Start of RECORDED DATA

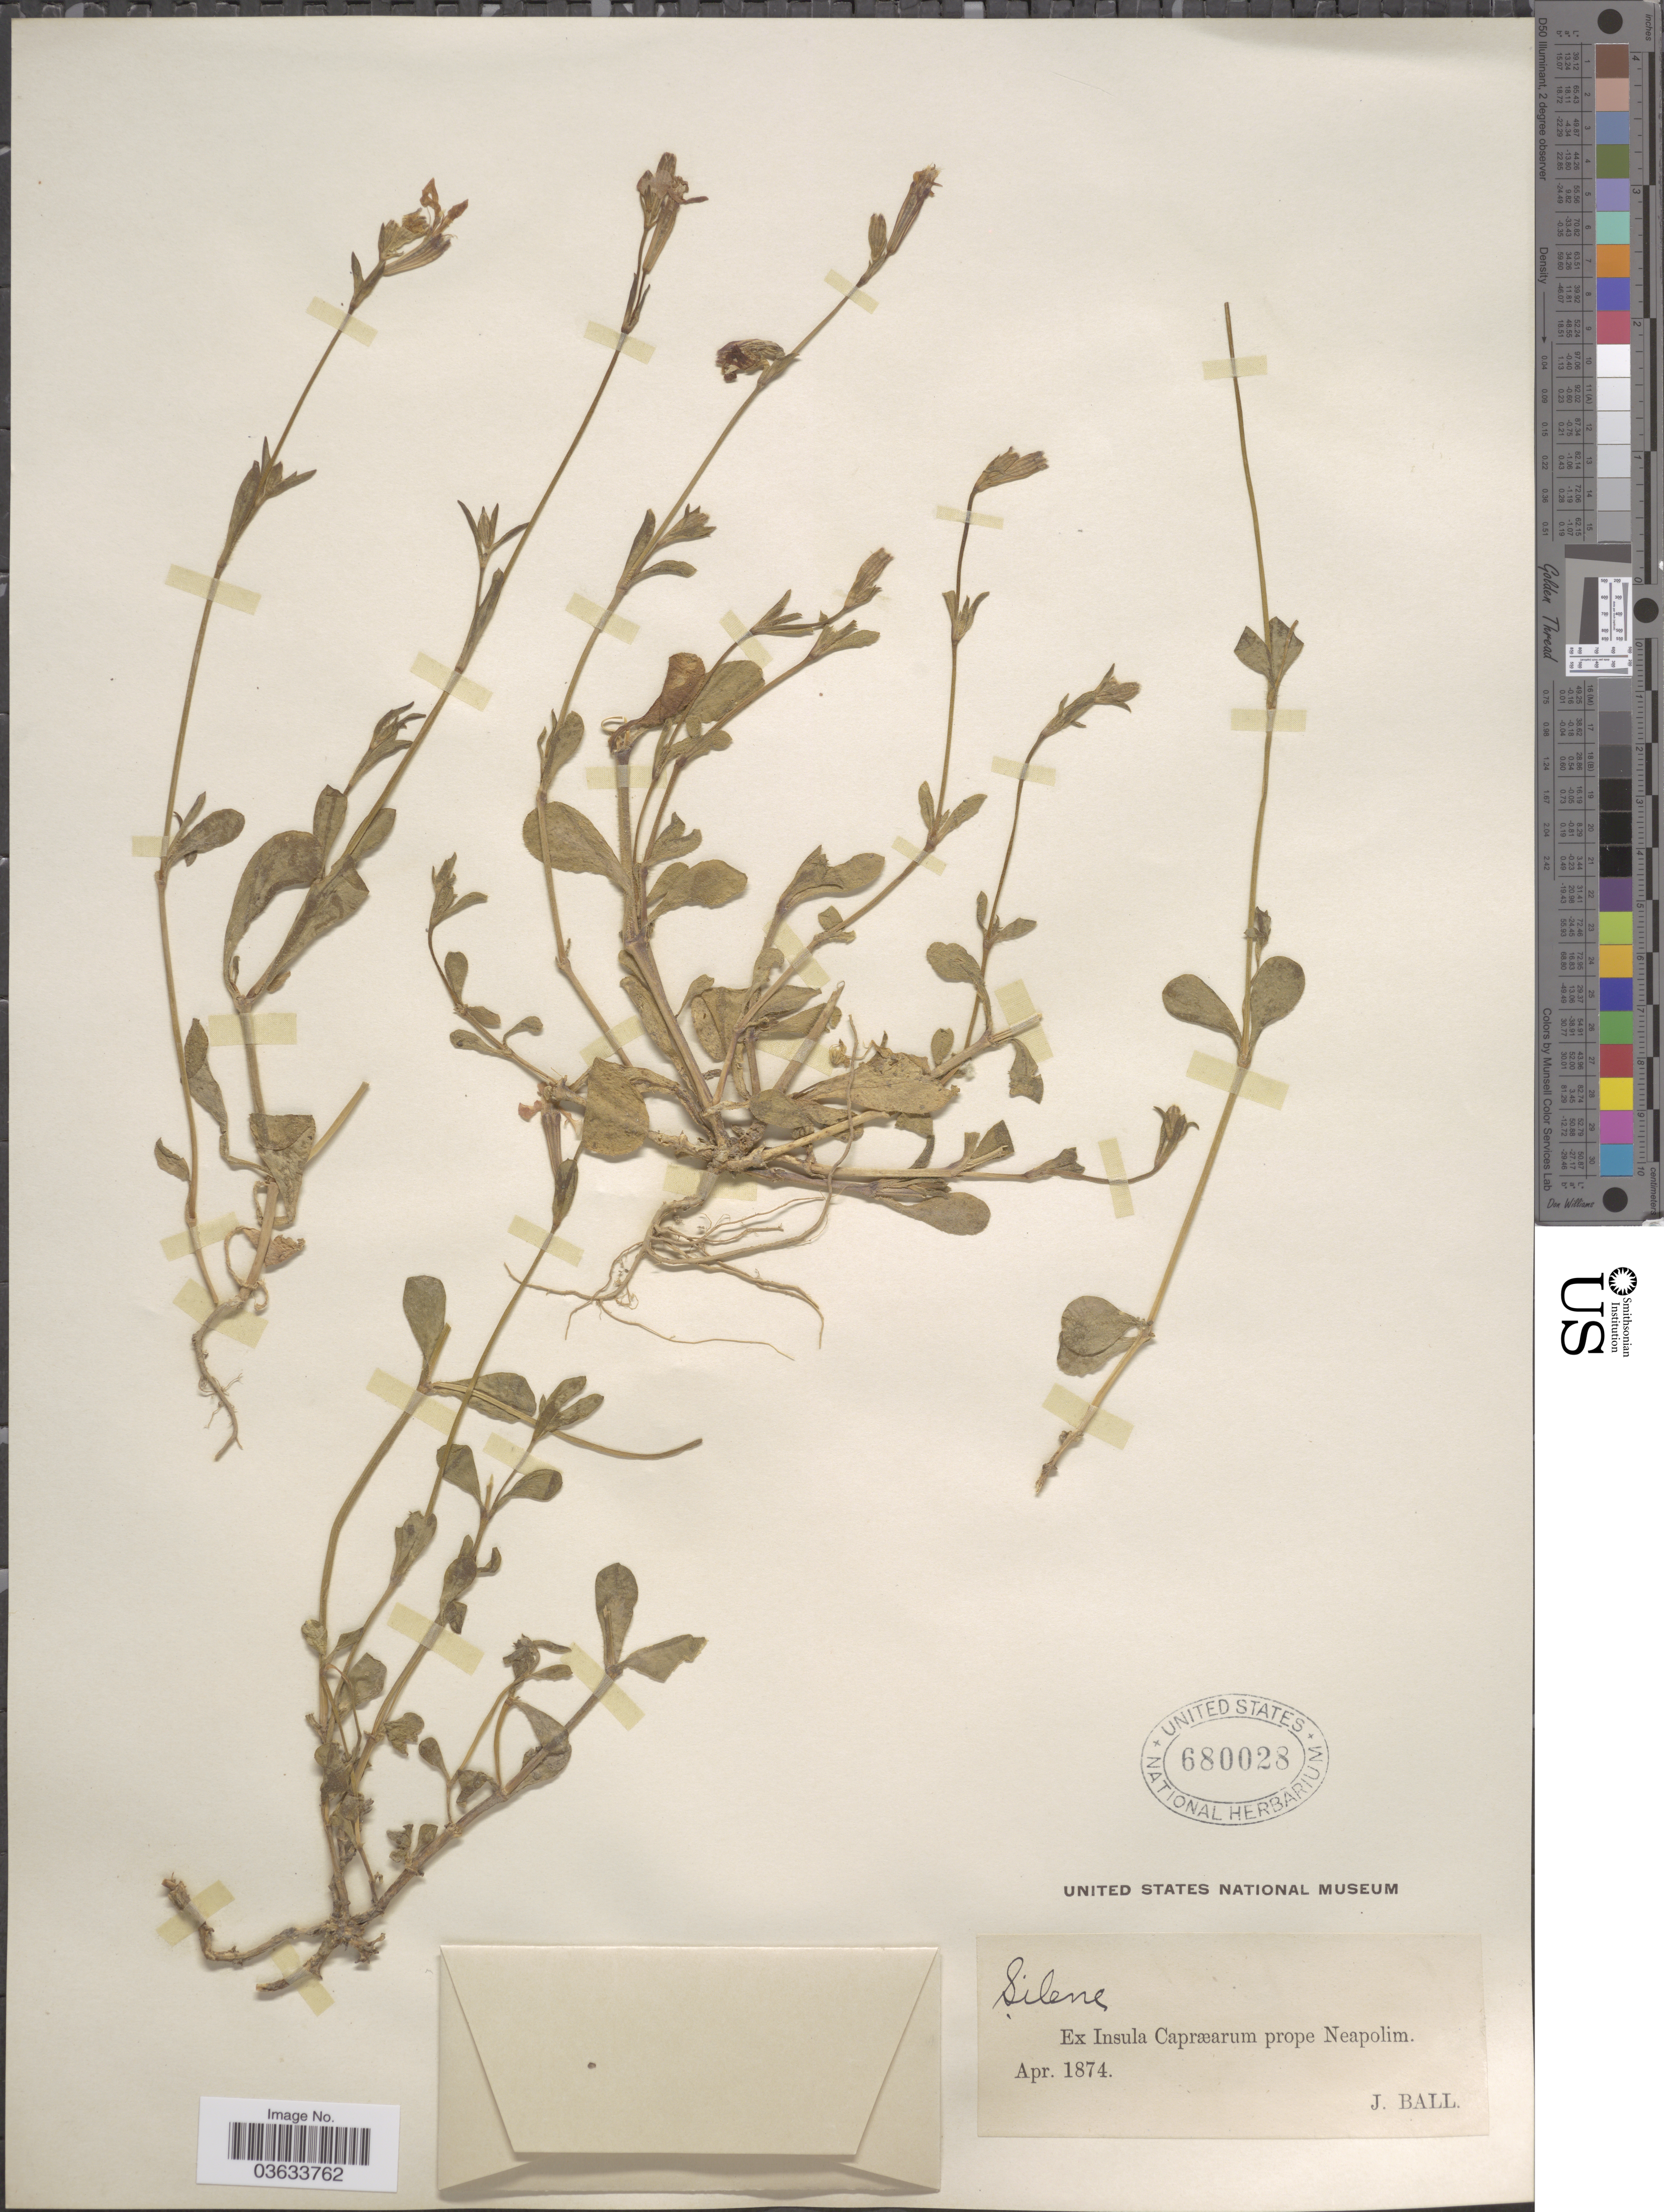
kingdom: Plantae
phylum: Tracheophyta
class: Magnoliopsida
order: Caryophyllales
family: Caryophyllaceae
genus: Silene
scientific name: Silene sp.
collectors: J. Ball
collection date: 1874-04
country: Italy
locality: Ex Insula Capræarum prope Neapolim.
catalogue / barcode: US 680028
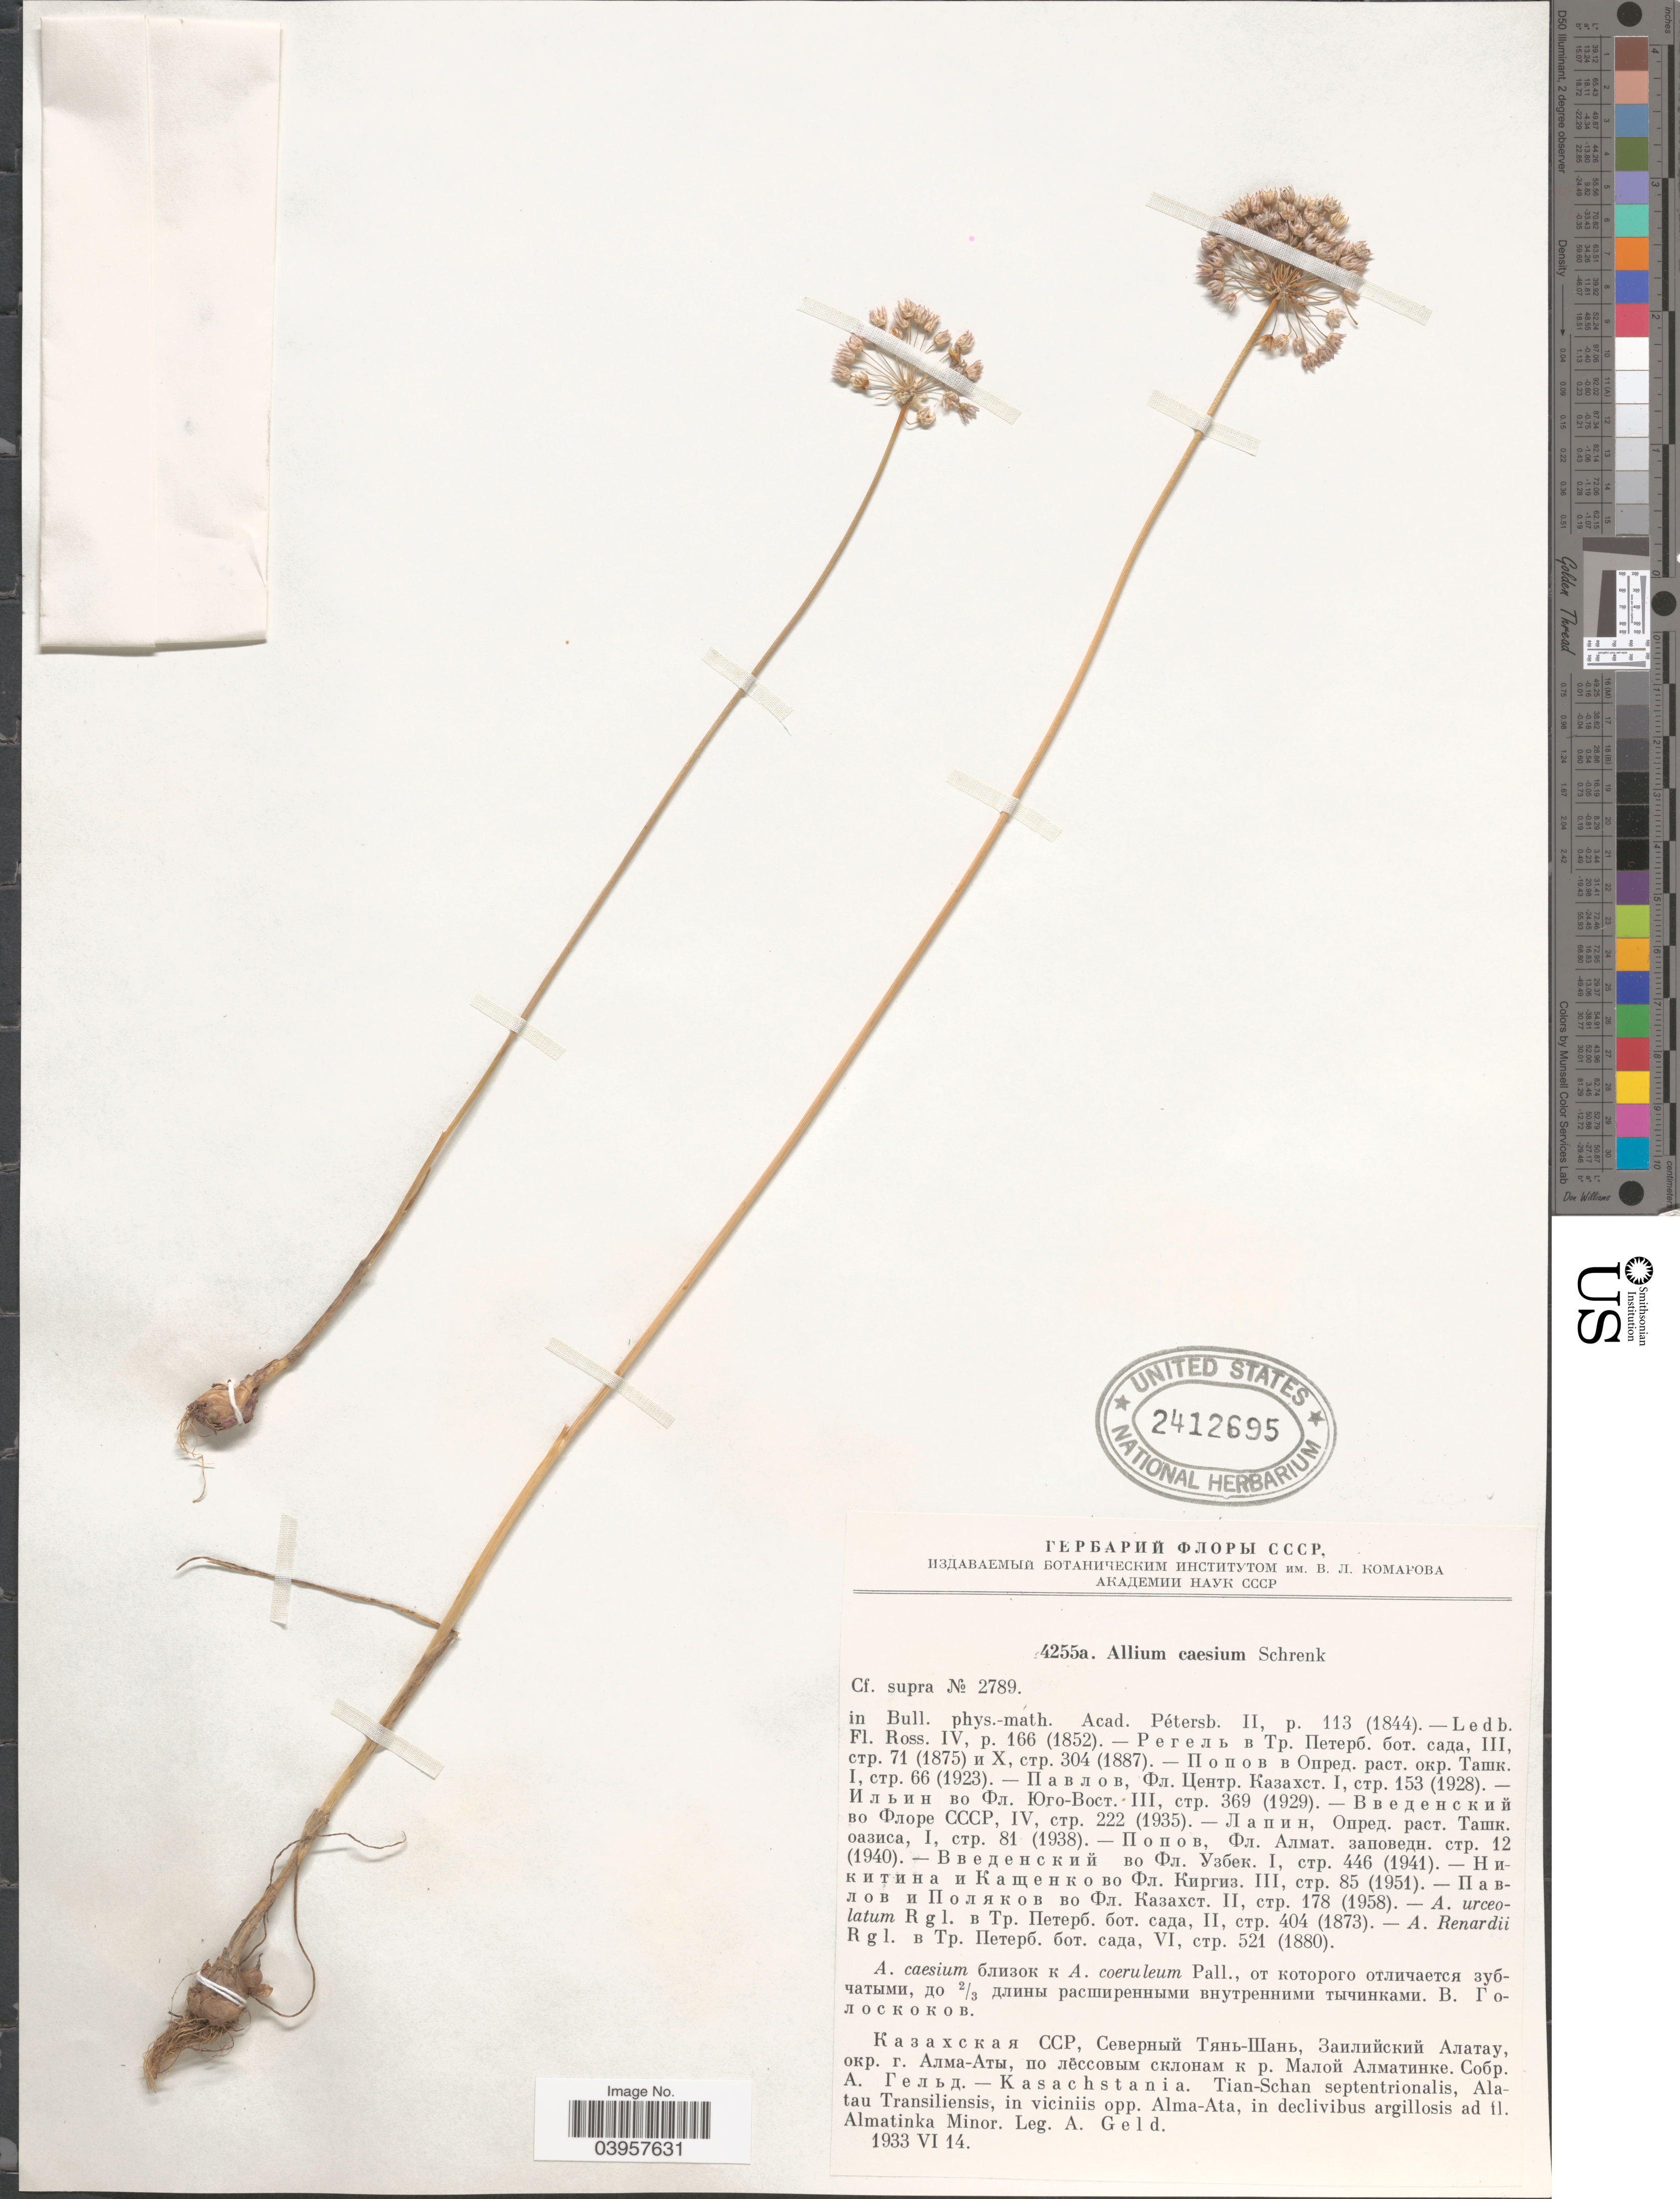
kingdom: Plantae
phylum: Tracheophyta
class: Liliopsida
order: Asparagales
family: Amaryllidaceae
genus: Allium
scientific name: Allium caesium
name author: Schrenk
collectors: A. Geld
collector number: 4255a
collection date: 1933-06-14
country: Kazakhstan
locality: Kasachstania. Tian-Schan septentrionalis, Alatau Transiliensis, in viciniis opp. Alma-Ata, in declivibus argillosis ad fl. Almatinka Minor.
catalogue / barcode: US 2412695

End of RECORDED DATA

TASK INSTRUCTIONS >> Copy the material from its beginning through the line containing "family: Amaryllidaceae", including that line, and leave the pictures out of your copy.

TASK ANSWER >>
kingdom: Plantae
phylum: Tracheophyta
class: Magnoliopsida
order: Caryophyllales
family: Caryophyllaceae
genus: Silene
scientific name: Silene sp.
collectors: J. Ball
collection date: 1874-04
country: Italy
locality: Ex Insula Capræarum prope Neapolim.
catalogue / barcode: US 680028
kingdom: Plantae
phylum: Tracheophyta
class: Liliopsida
order: Asparagales
family: Amaryllidaceae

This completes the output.